TASK PROMPT: Print the items below verbatim, starting at the line that contains "pose: elev=182.6 azim=174.9" and ending at the line that contains "Dot at: (276, 158)", with both of those lines included. Omit the pictures from your output.

--- BEGIN STORED DATA ---

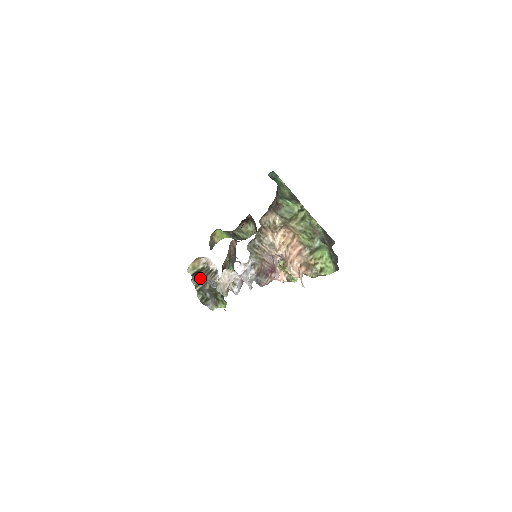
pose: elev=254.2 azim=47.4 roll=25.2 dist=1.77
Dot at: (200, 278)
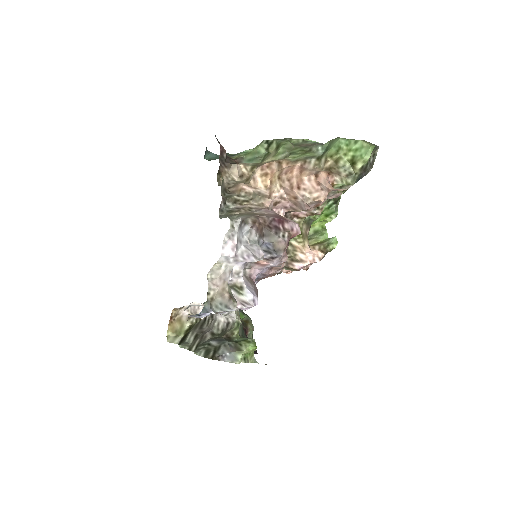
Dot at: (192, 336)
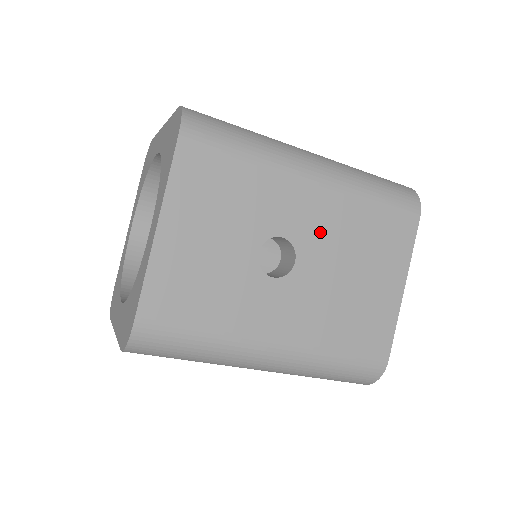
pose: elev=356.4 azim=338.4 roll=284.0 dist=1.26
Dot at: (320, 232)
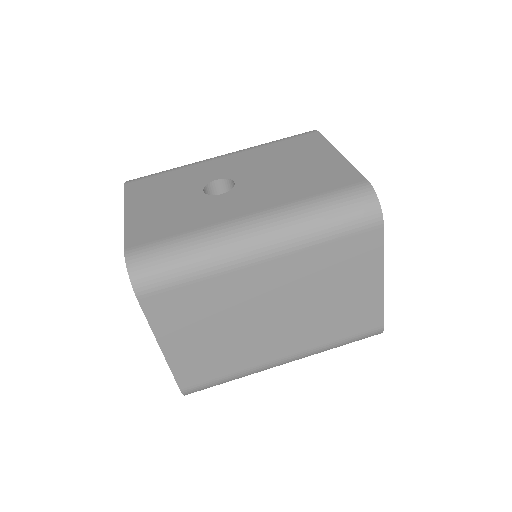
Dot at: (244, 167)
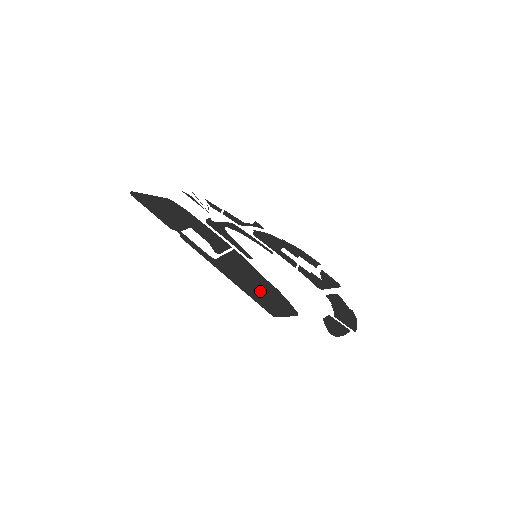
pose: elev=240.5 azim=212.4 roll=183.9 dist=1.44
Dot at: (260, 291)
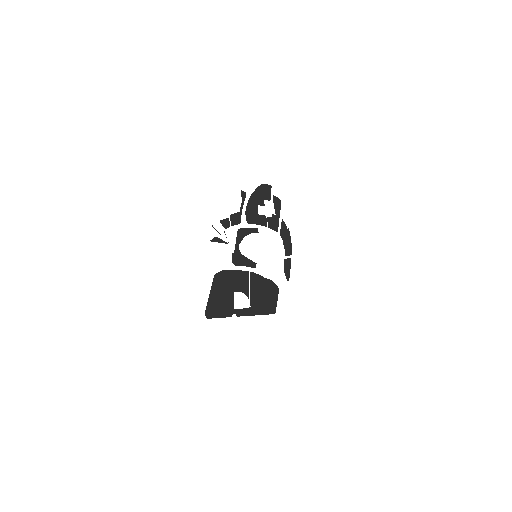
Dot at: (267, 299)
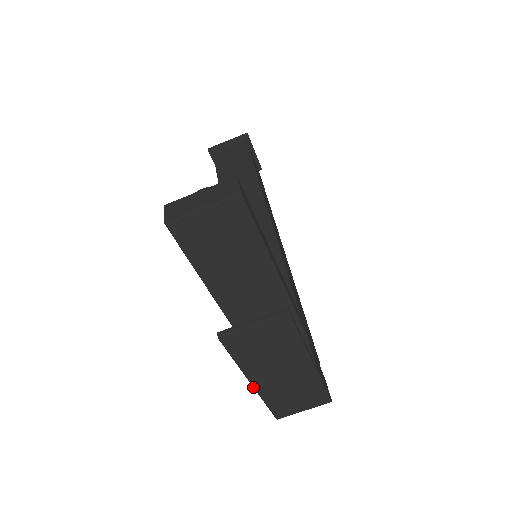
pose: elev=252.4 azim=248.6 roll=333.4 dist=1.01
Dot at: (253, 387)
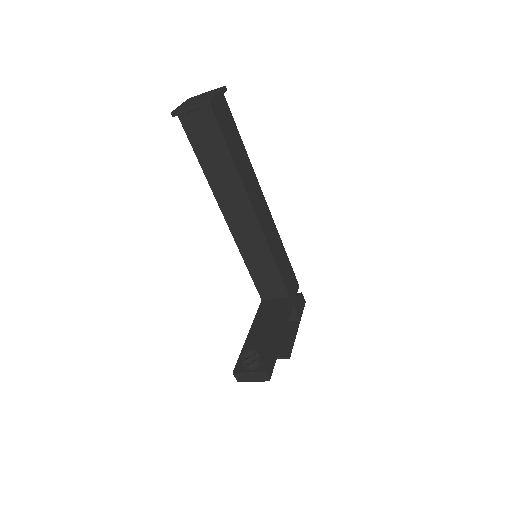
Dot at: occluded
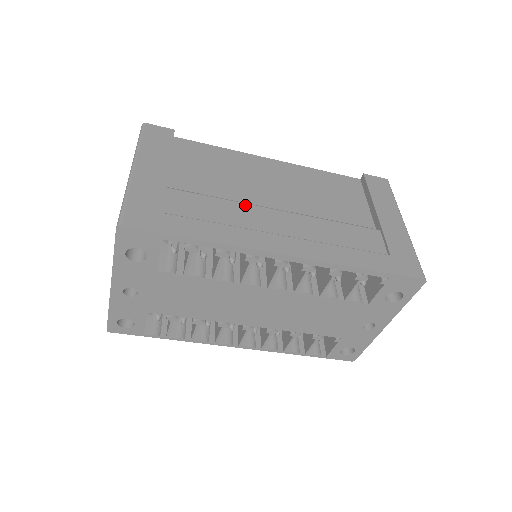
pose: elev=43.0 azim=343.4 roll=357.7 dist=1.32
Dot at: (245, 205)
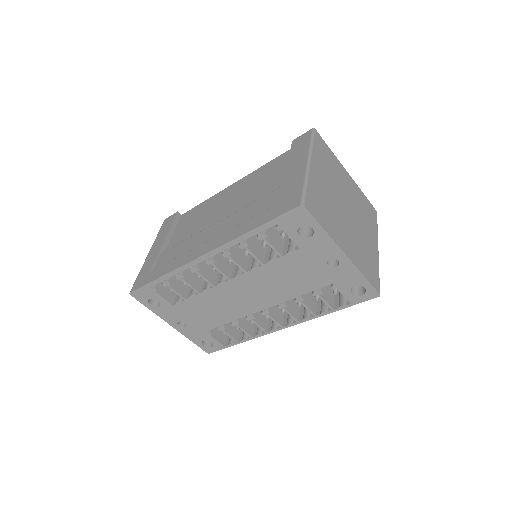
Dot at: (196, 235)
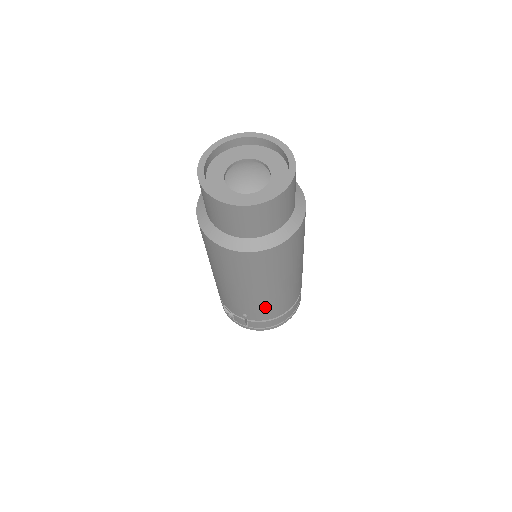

--- END STORED DATA ---
--- BEGIN STORED DATA ---

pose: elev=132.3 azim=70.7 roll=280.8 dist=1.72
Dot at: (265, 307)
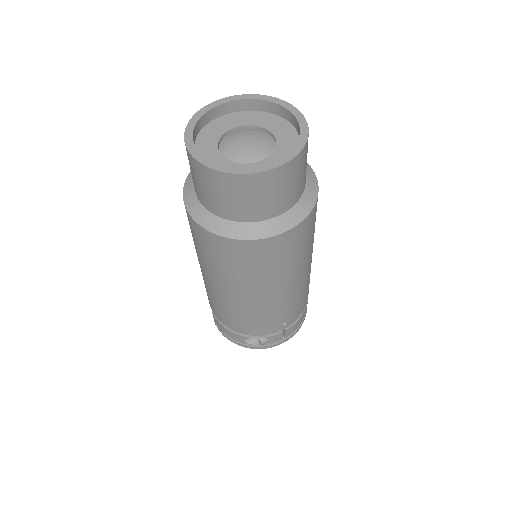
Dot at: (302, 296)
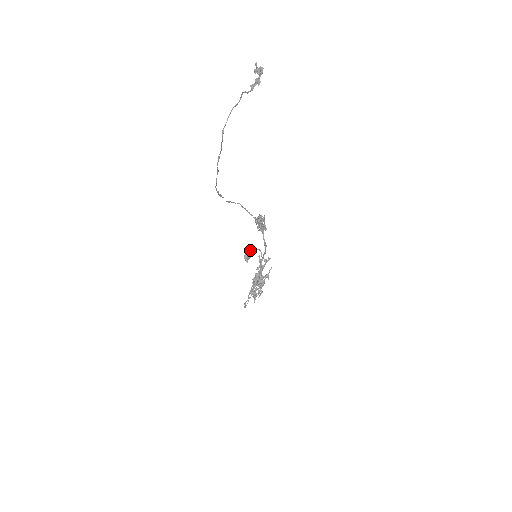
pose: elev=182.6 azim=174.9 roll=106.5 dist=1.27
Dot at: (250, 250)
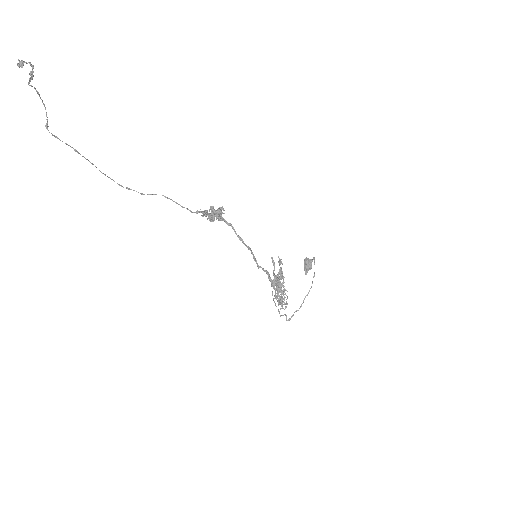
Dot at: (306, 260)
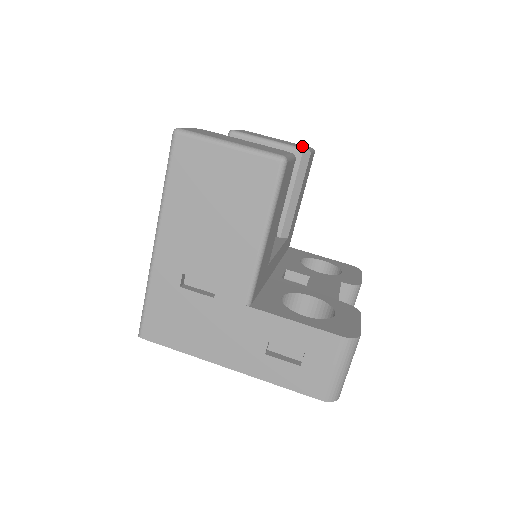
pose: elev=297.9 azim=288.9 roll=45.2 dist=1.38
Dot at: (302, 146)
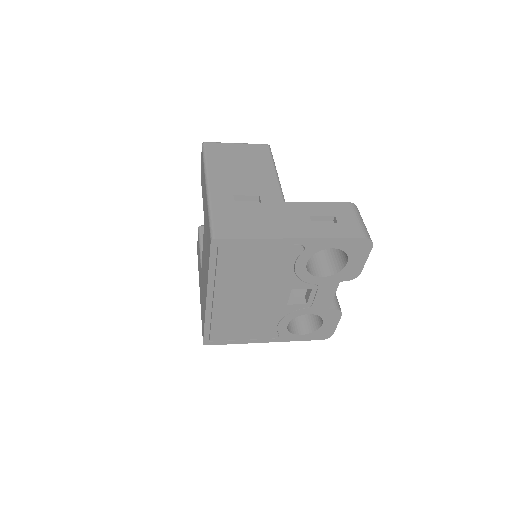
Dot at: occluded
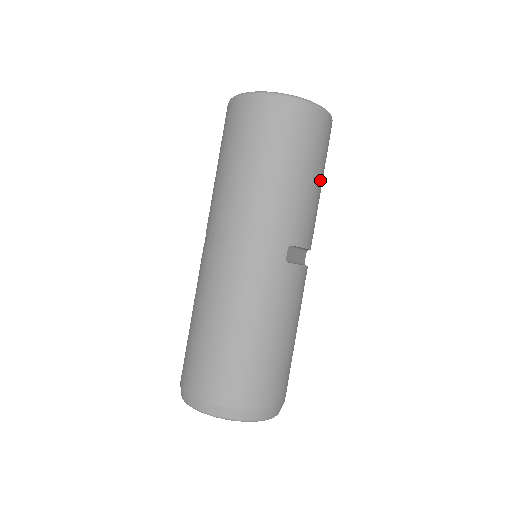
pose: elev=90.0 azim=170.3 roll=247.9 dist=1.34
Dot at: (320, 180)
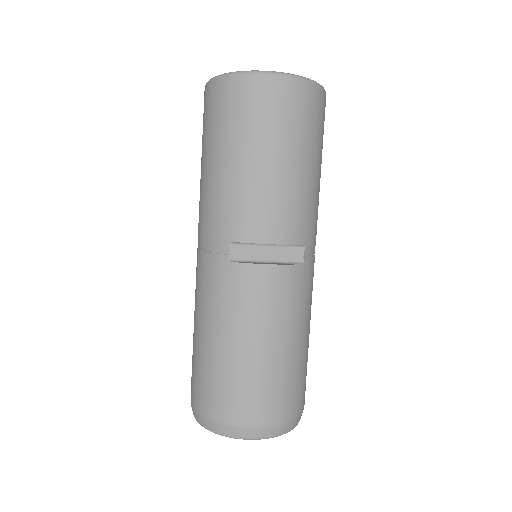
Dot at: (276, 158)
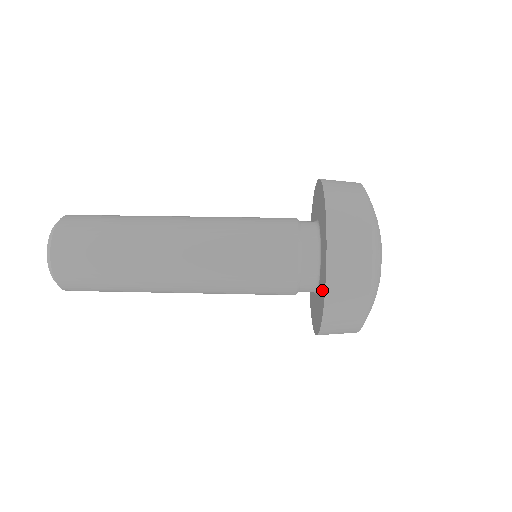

--- END STORED DATA ---
--- BEGIN STORED DATA ---

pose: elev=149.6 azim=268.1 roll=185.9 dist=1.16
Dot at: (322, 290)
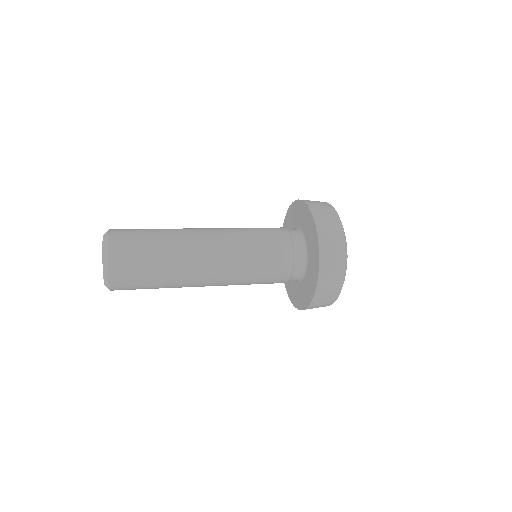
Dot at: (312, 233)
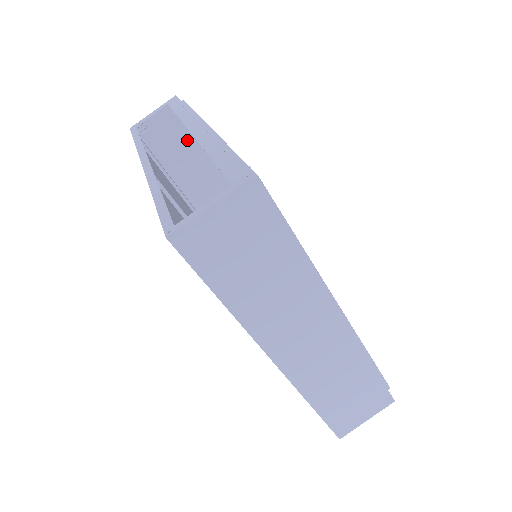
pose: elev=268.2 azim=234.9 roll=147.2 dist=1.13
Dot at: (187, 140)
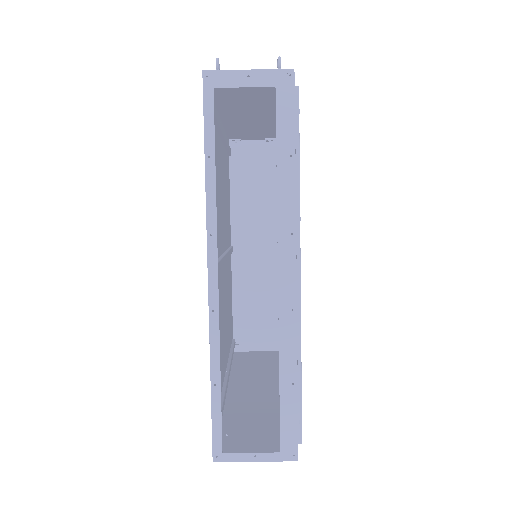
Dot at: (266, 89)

--- END STORED DATA ---

RESULT OF THIS EXERCISE:
pose: elev=182.6 azim=174.9 roll=106.5 dist=1.27
Dot at: (250, 250)
Dot at: (306, 260)
pose: elev=297.9 azim=288.9 roll=45.2 dist=1.38
Dot at: (302, 146)
Dot at: occluded
pose: elev=90.0 azim=170.3 roll=247.9 dist=1.34
Dot at: (320, 180)
Dot at: (276, 158)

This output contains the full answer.